EXERCISE INPUTS:
---------------
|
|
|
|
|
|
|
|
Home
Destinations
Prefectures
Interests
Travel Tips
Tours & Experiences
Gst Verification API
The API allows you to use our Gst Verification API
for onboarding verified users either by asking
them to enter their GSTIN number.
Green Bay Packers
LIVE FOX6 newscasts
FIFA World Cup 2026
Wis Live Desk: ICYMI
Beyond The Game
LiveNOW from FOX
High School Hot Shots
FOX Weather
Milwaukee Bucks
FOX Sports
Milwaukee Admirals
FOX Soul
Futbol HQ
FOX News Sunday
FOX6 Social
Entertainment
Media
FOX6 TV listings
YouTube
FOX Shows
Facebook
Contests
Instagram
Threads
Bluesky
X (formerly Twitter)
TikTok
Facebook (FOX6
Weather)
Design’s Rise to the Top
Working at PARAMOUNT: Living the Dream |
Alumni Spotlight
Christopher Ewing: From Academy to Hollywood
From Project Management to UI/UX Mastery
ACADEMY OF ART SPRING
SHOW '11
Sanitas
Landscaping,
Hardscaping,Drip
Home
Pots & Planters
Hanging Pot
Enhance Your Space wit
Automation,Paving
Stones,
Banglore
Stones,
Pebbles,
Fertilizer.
---------------
YOUR TASK:
Retype exactly the lines from the first line of the records above through the line containing "Milwaukee Bucks", both included, and nothing else.

WRITTEN SOLUTION:
|
|
|
|
|
|
|
|
Home
Destinations
Prefectures
Interests
Travel Tips
Tours & Experiences
Gst Verification API
The API allows you to use our Gst Verification API
for onboarding verified users either by asking
them to enter their GSTIN number.
Green Bay Packers
LIVE FOX6 newscasts
FIFA World Cup 2026
Wis Live Desk: ICYMI
Beyond The Game
LiveNOW from FOX
High School Hot Shots
FOX Weather
Milwaukee Bucks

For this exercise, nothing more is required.